Dona Adelaide, a irmã de Quaresma, tinha uns quatro anos mais que ele. Era uma bela velha, com um corpo médio, uma tez que começava a adquirir aquela pátina da grande velhice, uma espessa cabeleira já inteiramente amarelada e um olhar tranqüilo, calmo e doce. Fria, sem imaginação, de inteligência lúcida e positiva, em tudo formava um grande contraste com o irmão; contudo, nunca houve entre eles uma separação profunda nem tampouco uma penetração perfeita. Ela não entendia nem procurava entender a substância do irmão, e sobre ele em nada reagia aquele ser metódico, ordenado e organizado, de idéias simples, médias e claras.
Ela já atingira aos cinqüenta e ele para lá marchava; mas ambos tinham ar saudável, poucos achaques, e prometiam ainda muita vida. A existência calma, doce e regrada que tinham levado até ali, concorrera muito para a boa saúde de ambos. Quaresma incubou as suas manias até depois dos quarenta e ela nunca tivera qualquer.
Para Dona Adelaide, a vida era coisa simples, era viver, isto é, ter uma casa, jantar e almoço, vestuário, tudo modesto, médio. Não tinha ambições, paixões, desejos. Moça, não sonhara príncipes, belezas, triunfos, nem mesmo um marido. Se não casou foi porque não sentiu necessidade disso; o sexo não lhe pesava e de alma e corpo ela sempre se sentiu completa.
O seu aspecto tranqüilo e o sossego dos seus olhos verdes, de um brilho lunar de esmeralda, emolduravam e realçavam naquele interior familiar a agitação e a inquietude, o alanceado do irmão.
Não se vá supor que Quaresma andasse transtornado como um doido. Felizmente não. Na aparência até poder-se-ia imaginar que nada conturbava sua alma; porém, se mais vagarosamente se examinassem os seus hábitos, gestos e atitudes, logo se havia de ver que o sossego e a placidez não moravam no seu pensamento.
Ocasiões havia em que ficava a olhar, durante minutos seguidos, ao longe o horizonte, perdido em cisma; outras, isso quando no trabalho da roça, em que suspendia todos os movimentos, fincava o olhar rio chão, demorava-se assim um instante, coçando uma mão com a outra, dava depois um muxoxo, continuava o trabalho; e mesmo momentos surgiam em que não reprimia uma exclamação ou uma frase.
Anastácio em tais instantes, olhava por baixo dos olhos o patrão. O antigo escravo não os sabia mais fixar, e nada dizia; Felizardo continuava a contar a fuga da filha do Custódio com o Manduca da venda; e o trabalho marchava.

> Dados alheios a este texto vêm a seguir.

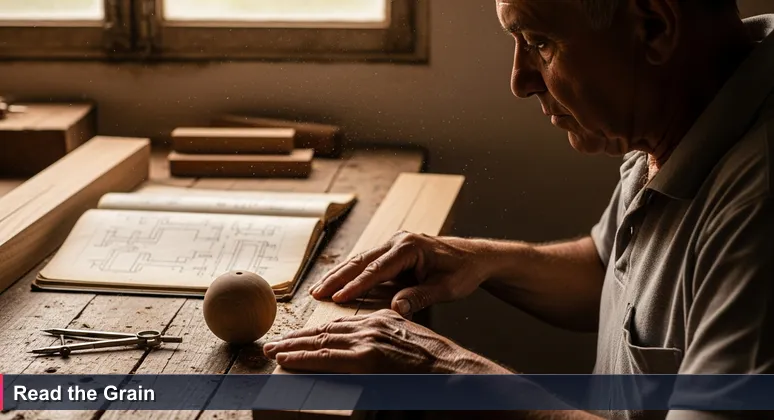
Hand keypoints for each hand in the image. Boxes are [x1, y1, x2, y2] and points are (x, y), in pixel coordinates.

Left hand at [264, 309, 507, 373]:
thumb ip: (391, 343)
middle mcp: (372, 324)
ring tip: (273, 351)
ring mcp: (368, 340)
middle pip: (326, 330)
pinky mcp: (366, 358)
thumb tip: (379, 355)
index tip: (300, 338)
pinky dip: (302, 357)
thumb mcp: (412, 344)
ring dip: (293, 346)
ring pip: (320, 341)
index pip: (342, 324)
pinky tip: (285, 359)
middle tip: (275, 343)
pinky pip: (325, 357)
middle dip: (298, 337)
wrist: (455, 370)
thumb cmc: (440, 364)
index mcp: (383, 319)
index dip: (318, 332)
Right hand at [310, 232, 495, 315]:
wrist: (475, 257)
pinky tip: (336, 284)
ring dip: (339, 275)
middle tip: (315, 293)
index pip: (377, 269)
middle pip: (361, 261)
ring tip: (317, 289)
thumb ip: (420, 297)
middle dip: (337, 278)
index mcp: (409, 247)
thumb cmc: (463, 272)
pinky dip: (350, 274)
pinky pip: (367, 263)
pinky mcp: (393, 252)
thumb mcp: (446, 288)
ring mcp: (393, 244)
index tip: (338, 298)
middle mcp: (398, 241)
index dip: (356, 285)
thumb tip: (395, 309)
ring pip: (360, 260)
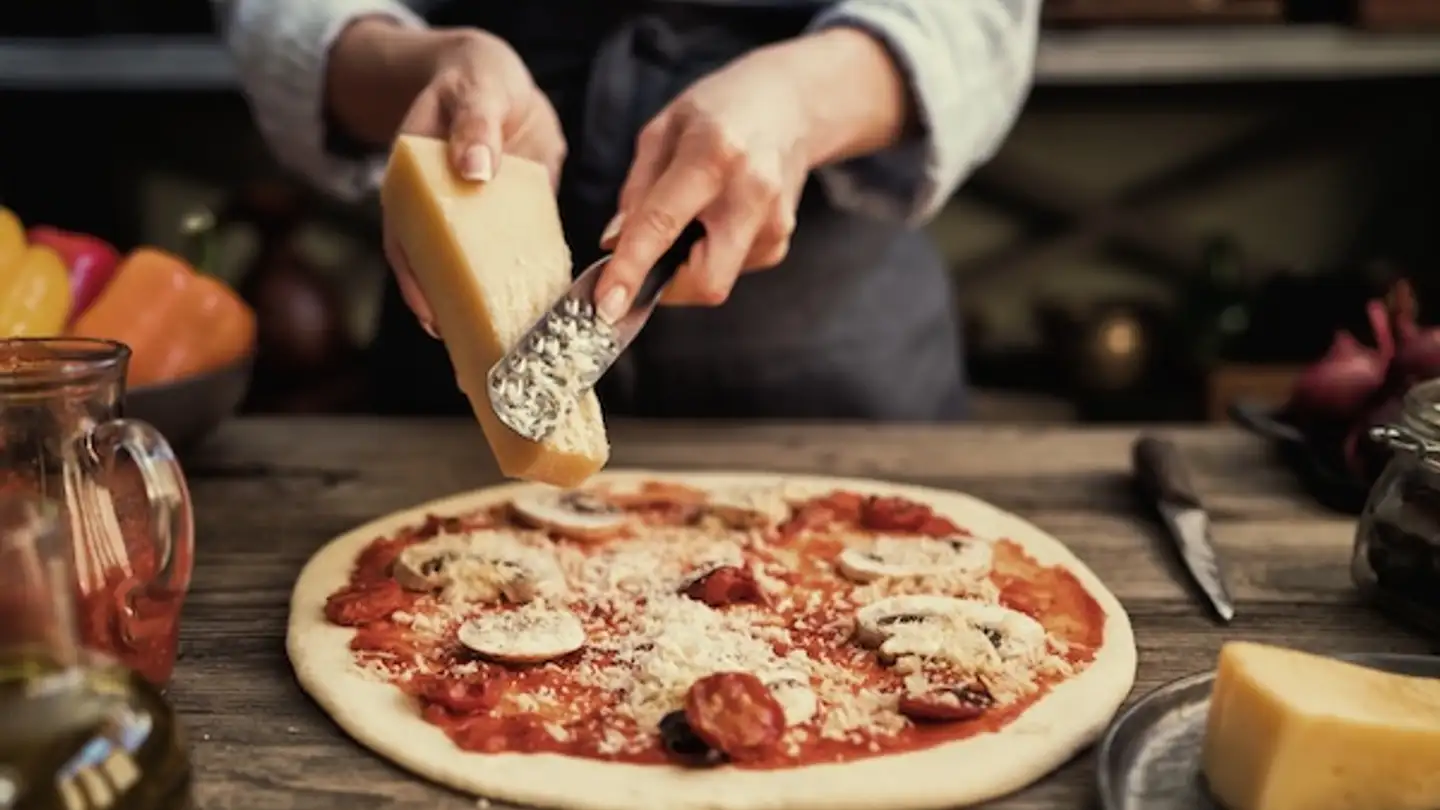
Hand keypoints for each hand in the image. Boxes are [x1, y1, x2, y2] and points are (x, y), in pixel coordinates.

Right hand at [381, 30, 565, 334]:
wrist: (499, 86)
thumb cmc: (477, 84)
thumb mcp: (475, 93)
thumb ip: (475, 126)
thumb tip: (474, 169)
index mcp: (413, 187)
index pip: (403, 243)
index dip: (415, 283)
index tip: (431, 315)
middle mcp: (437, 217)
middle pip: (435, 275)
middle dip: (452, 316)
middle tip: (472, 355)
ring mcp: (472, 229)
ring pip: (474, 278)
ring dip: (488, 314)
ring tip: (504, 354)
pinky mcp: (506, 231)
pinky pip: (513, 264)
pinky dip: (524, 291)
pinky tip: (542, 318)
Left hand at [591, 45, 814, 319]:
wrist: (791, 105)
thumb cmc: (719, 110)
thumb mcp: (664, 130)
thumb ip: (637, 189)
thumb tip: (615, 244)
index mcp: (712, 155)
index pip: (662, 225)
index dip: (631, 270)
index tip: (607, 306)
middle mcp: (750, 193)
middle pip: (706, 281)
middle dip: (668, 287)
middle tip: (646, 263)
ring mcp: (773, 222)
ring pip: (716, 278)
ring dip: (688, 261)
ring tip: (695, 212)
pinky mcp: (780, 241)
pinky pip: (730, 267)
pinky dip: (710, 252)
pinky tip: (718, 215)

Inútil dizer que a irmã não fazia reparo nisso, mesmo porque, a não ser no jantar e nas primeiras horas do dia, eles viviam separados. Quaresma na roça, nas plantações, e ela superintendendo o serviço doméstico.
As outras pessoas de suas relações não podiam também notar as preocupações absorventes do major, pelo simples motivo de que estavam longe.
Ricardo havia seis meses que não lhe visitava e da afilhada e do compadre as últimas cartas que recebera datavam de uma semana, não vendo aquela há tanto tempo, quanto ao trovador, e aquele desde quase um ano, isto é, o tempo em que estava no "Sossego".
Durante esse tempo, Quaresma não cessou de se interessar pelo aproveitamento de suas terras. Os seus hábitos não foram mudados e a sua atividade continuava sempre a mesma. É verdade que deixara de parte os instrumentos de meteorologia.
O higrômetro, o barômetro e os outros companheiros não eram mais consultados e as observações registradas num caderno. Dera-se mal com eles. Fosse inexperiência e ignorância das bases teóricas deles, fosse porque fosse, o certo é que toda a previsão que Quaresma fazia baseado em combinações dos seus dados, saíam erradas. Se esperava tempo seguro, lá vinha chuva; se esperava chuva, lá vinha seca.
Assim perdeu muita semente e Felizardo mesmo sorria dos seus aparelhos, com aquele grosso e cavernoso sorriso de troglodita:
— "Quá" patrão! Isso de chuva vem quando Deus "qué".